ENTRIES SHOWN:

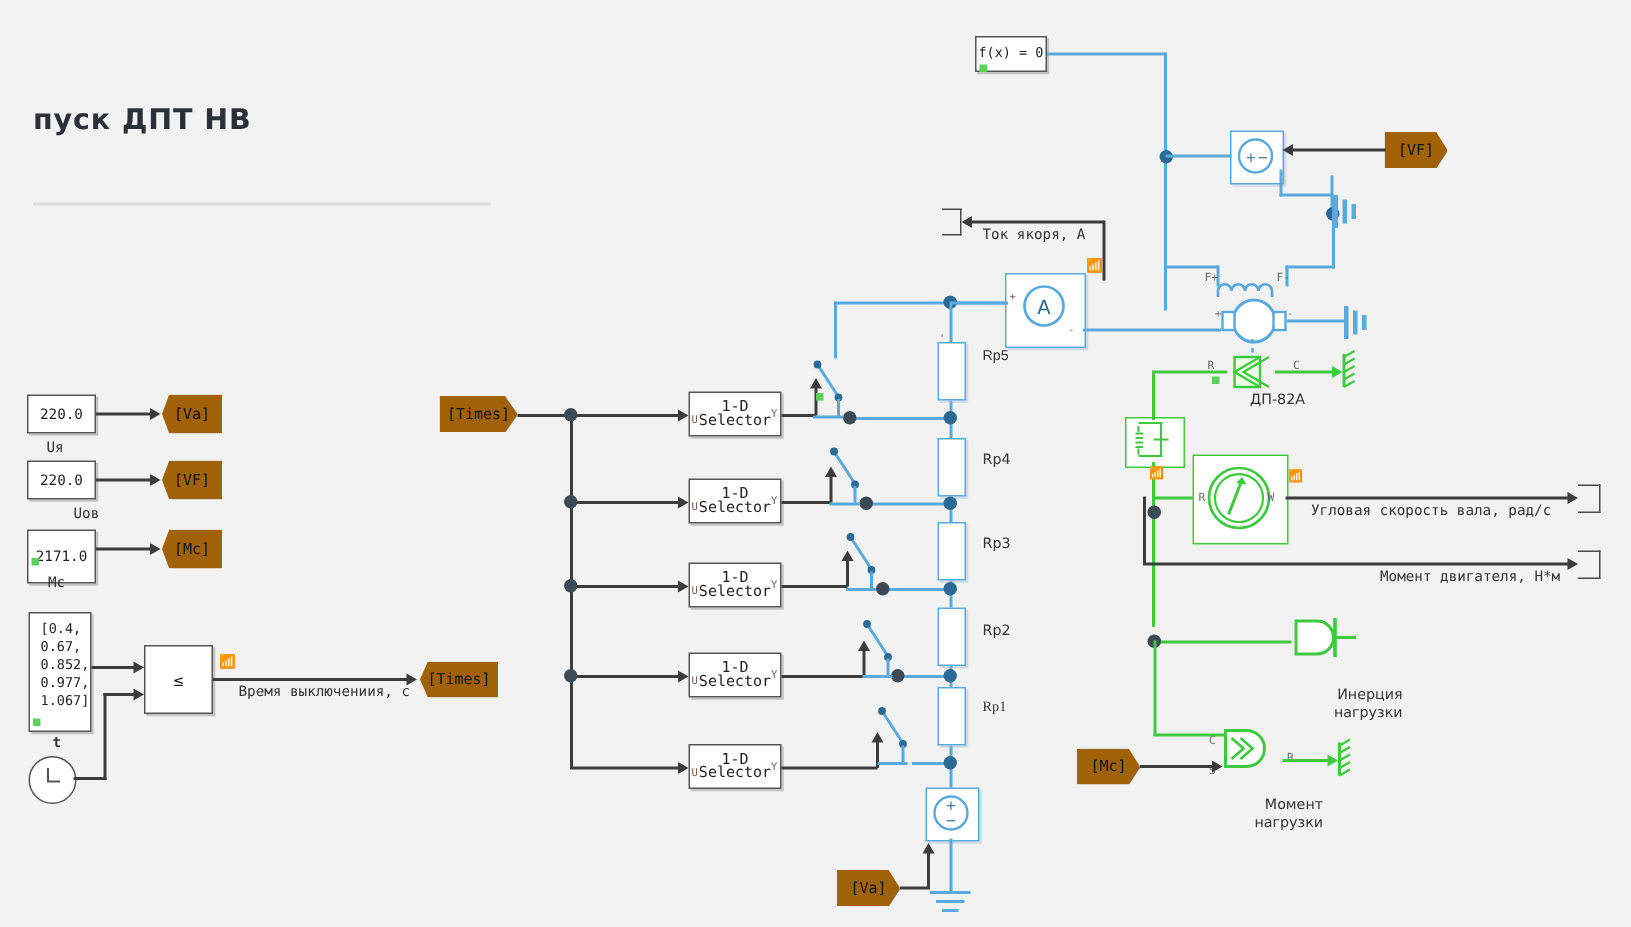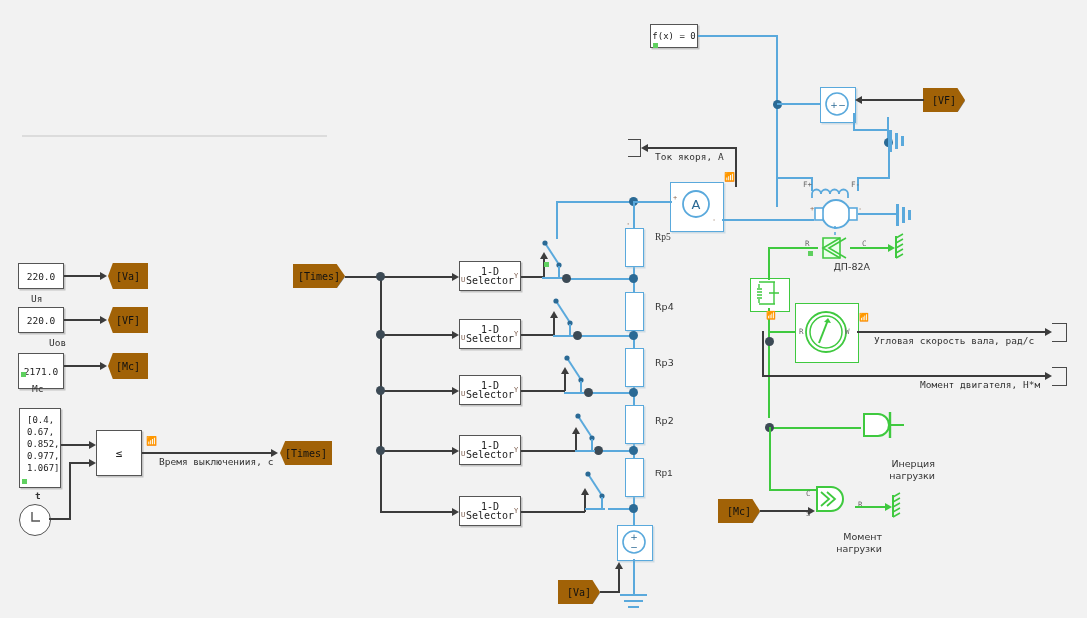"пуск ДПТ НВ" div { html: none -> <div>пуск ДПТ НВ</div> }
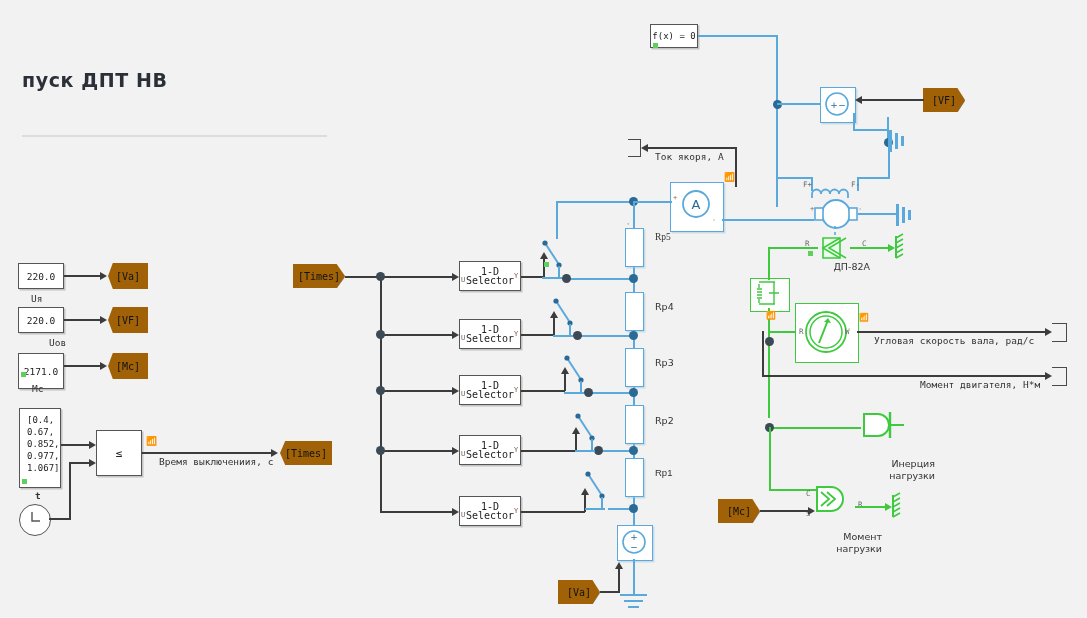"Rp5" div.lbl { font-family: Liberation Serif, serif -> Liberation Sans, sans-serif }
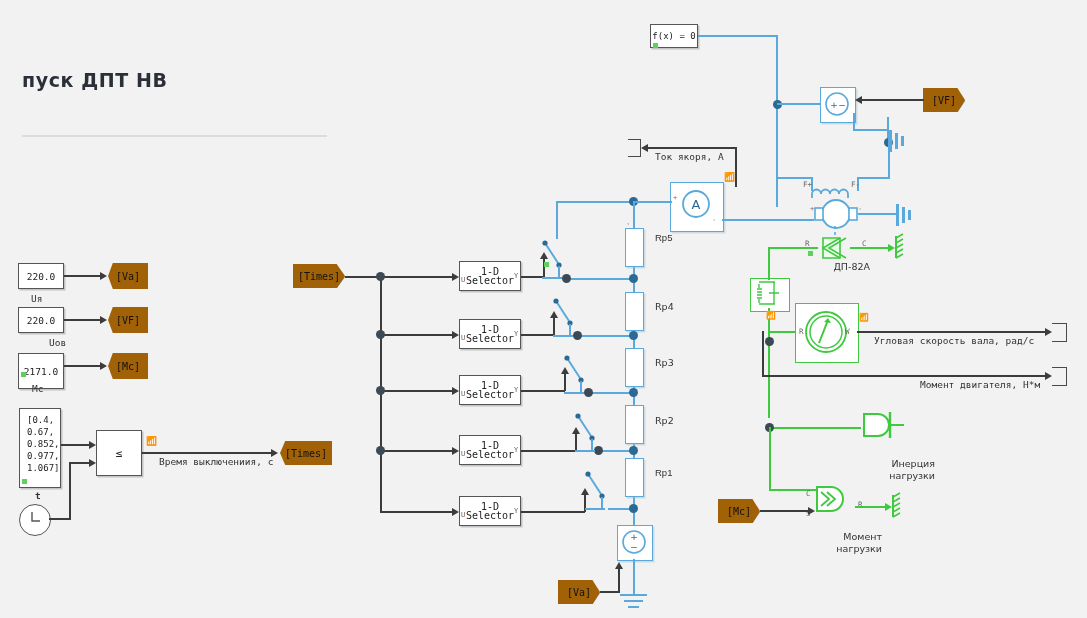"Rp1" div.lbl { font-family: Liberation Sans, sans-serif -> Liberation Serif, serif }
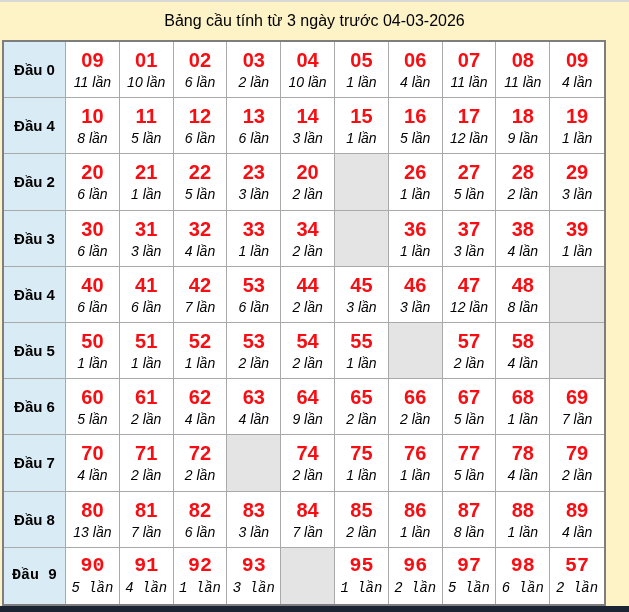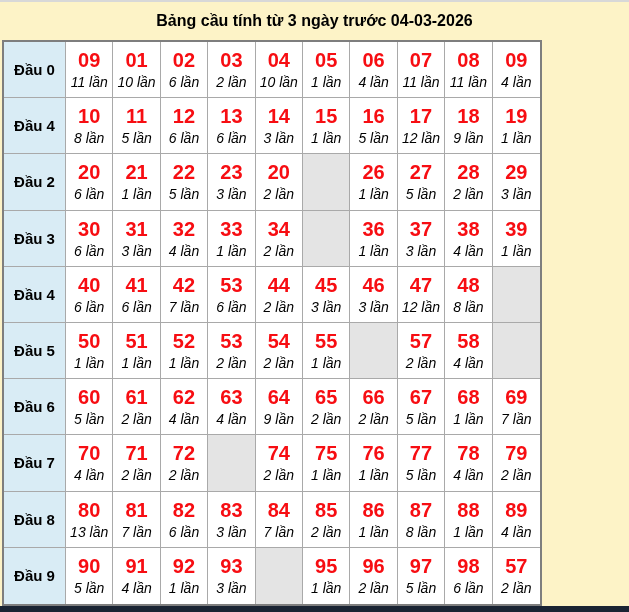"Bảng cầu tính từ 3" .title { font-weight: 700 -> 400 }
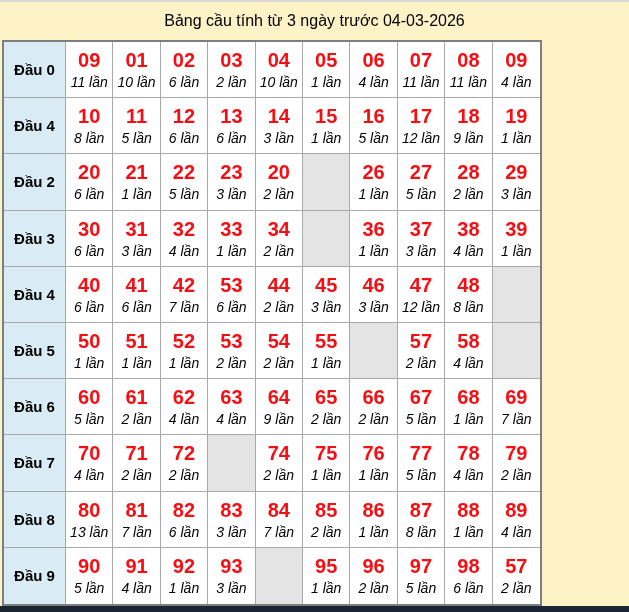"Đầu 0" .board { width: 540px -> 604px }
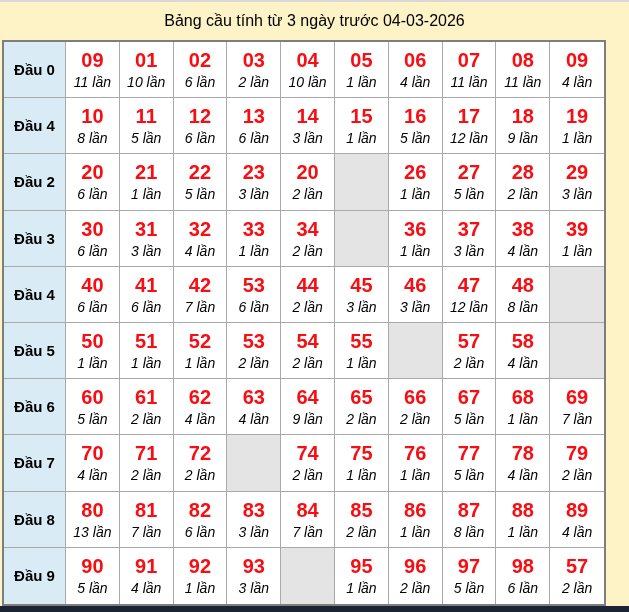"Đầu 9" .cell:nth-child(n+100) { font-family: none -> Liberation Mono, monospace }
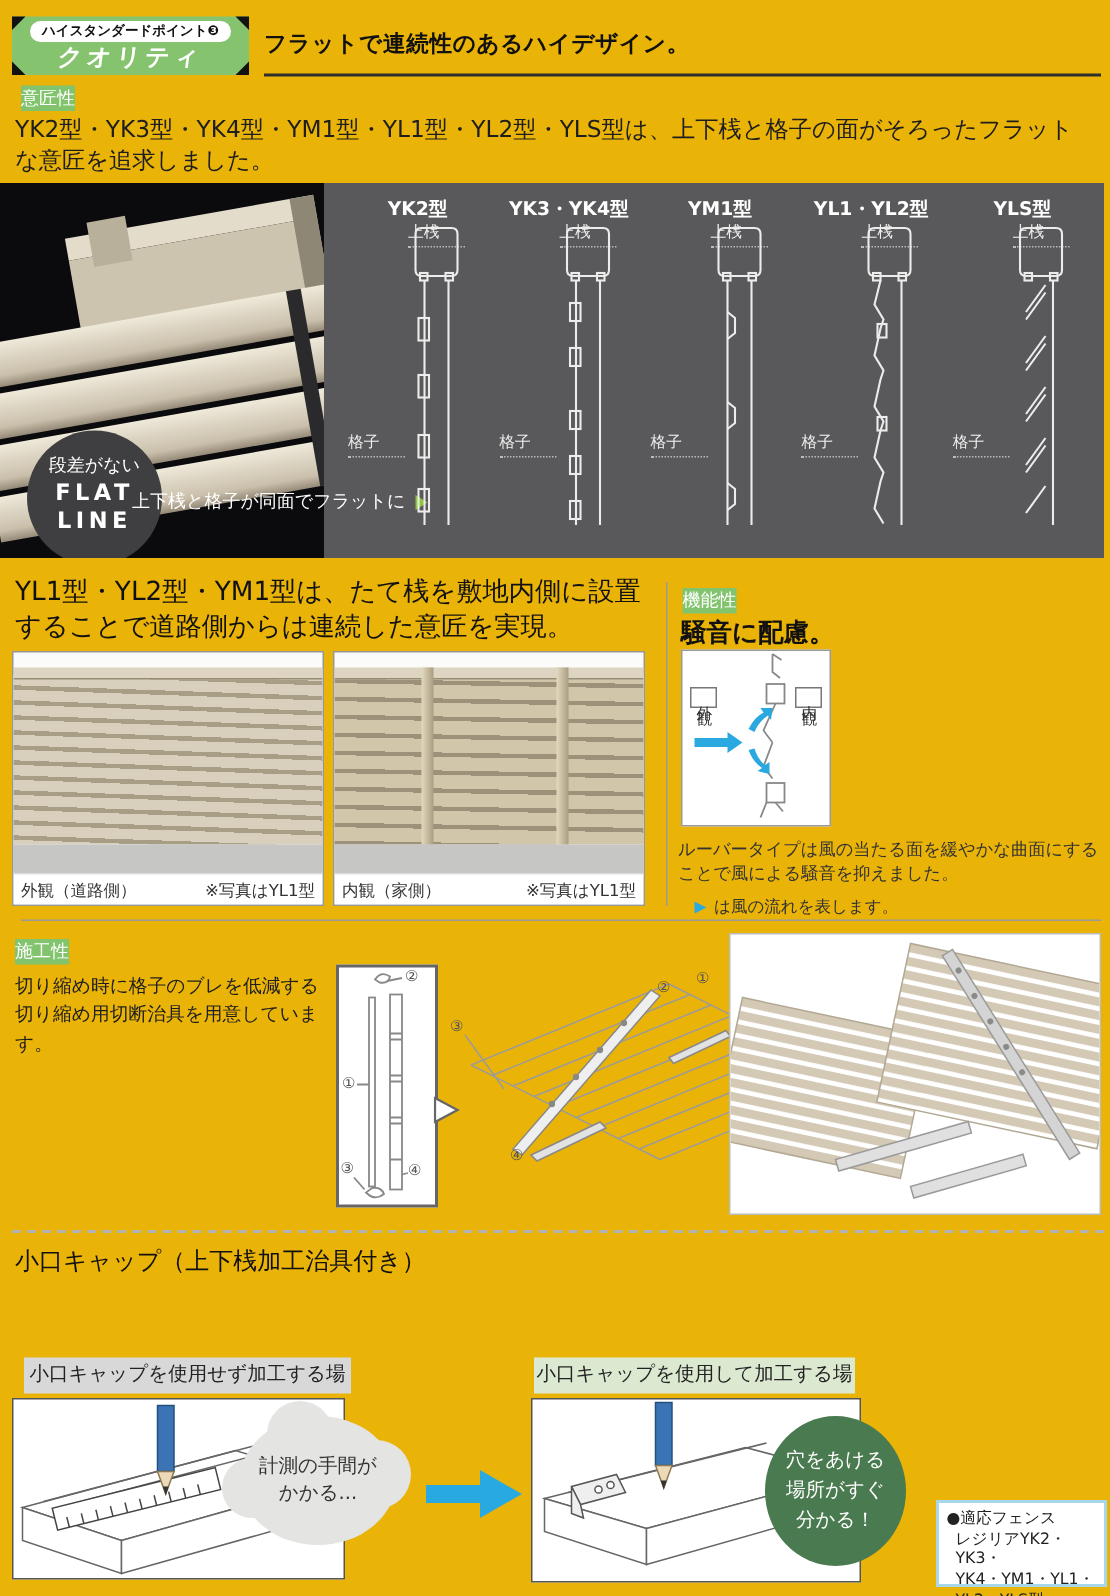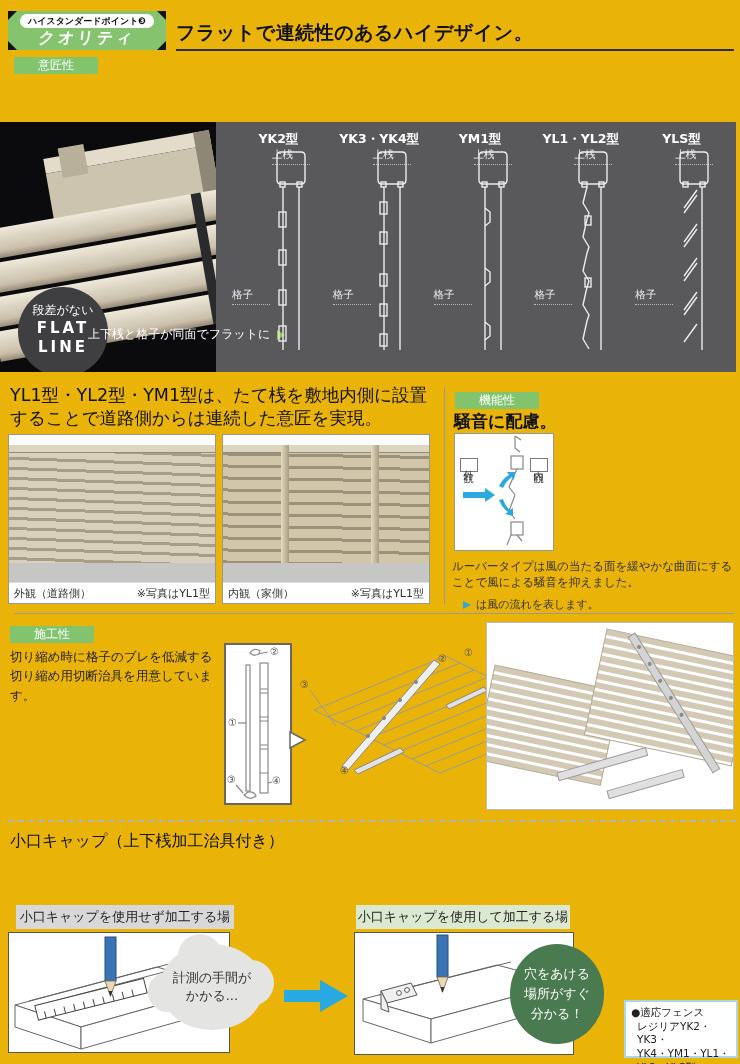"フラットで連続性のあるハイデザイン。" .headline { font-size: 19px -> 15px }
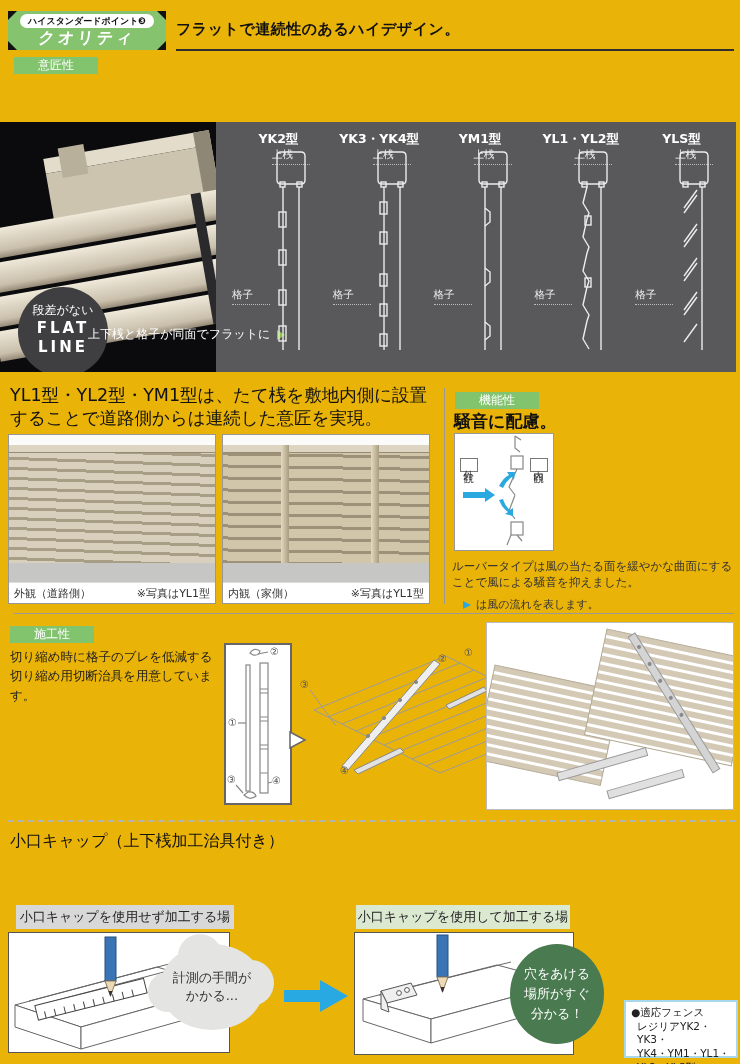"意匠性" .glabel { padding: 0 24px -> 0 0 }
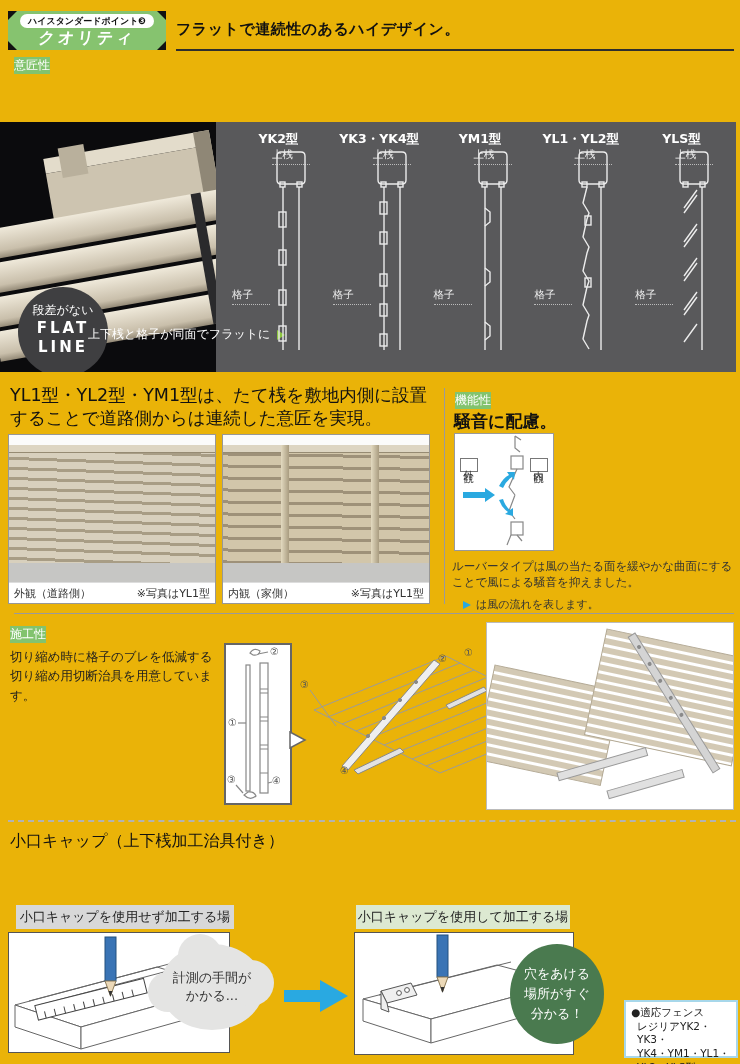"YK2型・YK3型・YK4型・YM1型・YL1型・YL2型・YLS型は、上下桟と" div.para1 { html: none -> <div>YK2型・YK3型・YK4型・YM1型・YL1型・YL2型・YLS型は、上下桟と格子の面がそろったフラットな意匠を追求しました。</div> }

TASK TO CARRY OUT:
Would you set down the records exactly, with no pictures included?

ANSWER SPACE:
"пуск ДПТ НВ" div { html: none -> <div>пуск ДПТ НВ</div> }
"Rp5" div.lbl { font-family: Liberation Serif, serif -> Liberation Sans, sans-serif }
"Rp1" div.lbl { font-family: Liberation Sans, sans-serif -> Liberation Serif, serif }
"Bảng cầu tính từ 3" .title { font-weight: 700 -> 400 }
"Đầu 0" .board { width: 540px -> 604px }
"Đầu 9" .cell:nth-child(n+100) { font-family: none -> Liberation Mono, monospace }
"フラットで連続性のあるハイデザイン。" .headline { font-size: 19px -> 15px }
"意匠性" .glabel { padding: 0 24px -> 0 0 }
"YK2型・YK3型・YK4型・YM1型・YL1型・YL2型・YLS型は、上下桟と" div.para1 { html: none -> <div>YK2型・YK3型・YK4型・YM1型・YL1型・YL2型・YLS型は、上下桟と格子の面がそろったフラットな意匠を追求しました。</div> }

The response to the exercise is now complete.